Por Tairis Montano Ajete
Ledyan Mons Corrales tiene 17 años. Está en 12 grado, y cada día que cruza la puerta de la escuela es un triunfo silencioso. Su madre, Anaida, lo acompaña con la fuerza de quien sabe que la vida no siempre es justa. Sus abuelos, desde que era niño, han sido guardianes de su destino: lo llevaron de la mano, lo enseñaron a mirar el mundo, lo defendieron de la incomprensión.
Ayer fue el Día del Autismo. Y mientras las redes se llenaban de mensajes, Ledyan seguía en su rutina: los libros, los pasillos, las miradas que lo rodean. Pero detrás de esa rutina hay una historia de amor y resistencia. Un joven que ha aprendido a habitar un universo distinto, donde los silencios tienen peso, donde cada gesto es un idioma propio.
Ser autista no lo define por completo. Lo define la paciencia de su familia, la ternura de sus abuelos, la fe de su madre. Lo define la fuerza de llegar hasta aquí, de sostenerse en un sistema que muchas veces no sabe cómo mirarlo.

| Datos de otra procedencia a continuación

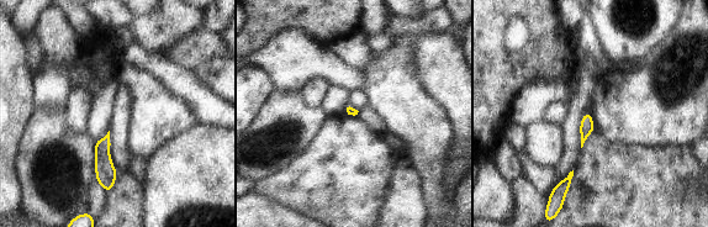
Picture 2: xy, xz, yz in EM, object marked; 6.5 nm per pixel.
inspect em planes borders same # see the neighbours

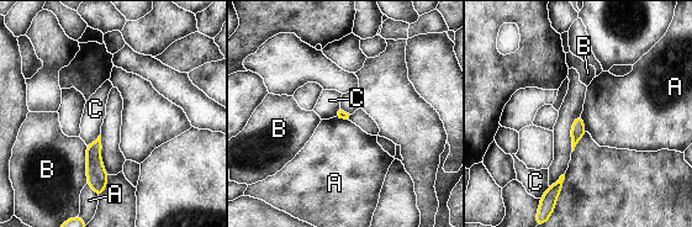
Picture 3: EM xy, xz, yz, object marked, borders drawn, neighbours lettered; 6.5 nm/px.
accept # longest_contact B 240 nm; A other, B other, C other; border 3:(580, 116), (587, 131); no lettered segment goes on from it

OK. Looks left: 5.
inspect 3d 4um at 1:(295, 207) # end of a long branch

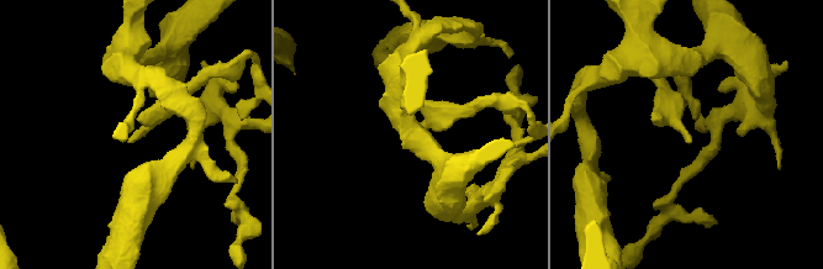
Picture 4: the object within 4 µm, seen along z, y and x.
inspect em planes borders at 4:(127, 142) # need the tissue

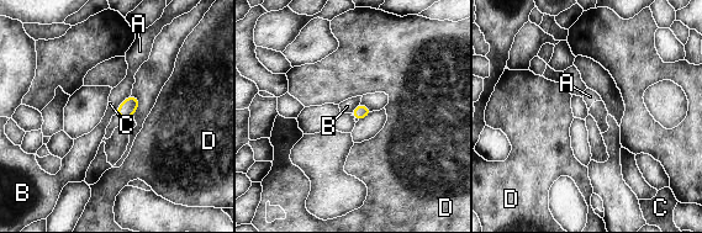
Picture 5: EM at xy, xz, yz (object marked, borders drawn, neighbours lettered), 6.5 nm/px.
accept # A other, B other, C other, D other; border 5:(130, 95), (120, 104), (116, 111); no lettered segment goes on from it

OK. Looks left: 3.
inspect em planes borders at 1:(1031, 351) # tapers out

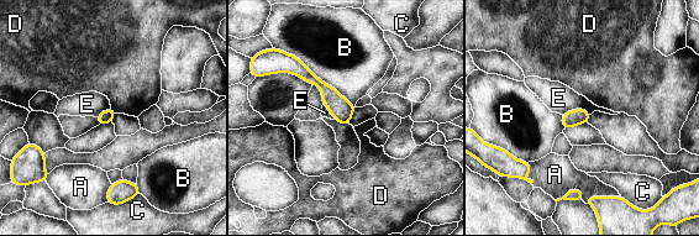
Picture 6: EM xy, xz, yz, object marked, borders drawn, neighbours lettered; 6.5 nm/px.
accept # A other, B other, C other, D other, E other; runs_along 6:(299, 66), (330, 94), (346, 121); none of them fits

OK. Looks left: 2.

Llegar a 12 grado es más que un número. Es la victoria de la perseverancia sobre las etiquetas. Es la certeza de que el amor puede abrir caminos donde otros solo ven barreras. Es la prueba de que la diferencia no es un límite, sino una forma distinta de belleza.
Ayer fue el Día del Autismo. Pero para Ledyan y los suyos, cada día es un acto de coraje. Cada día es un recordatorio de que la vida se construye con paciencia, con ternura, con esperanza. Y en esa esperanza, Ledyan se levanta como símbolo: un joven que, con 17 años, ya nos enseña que la verdadera grandeza está en resistir, en amar, en seguir adelante.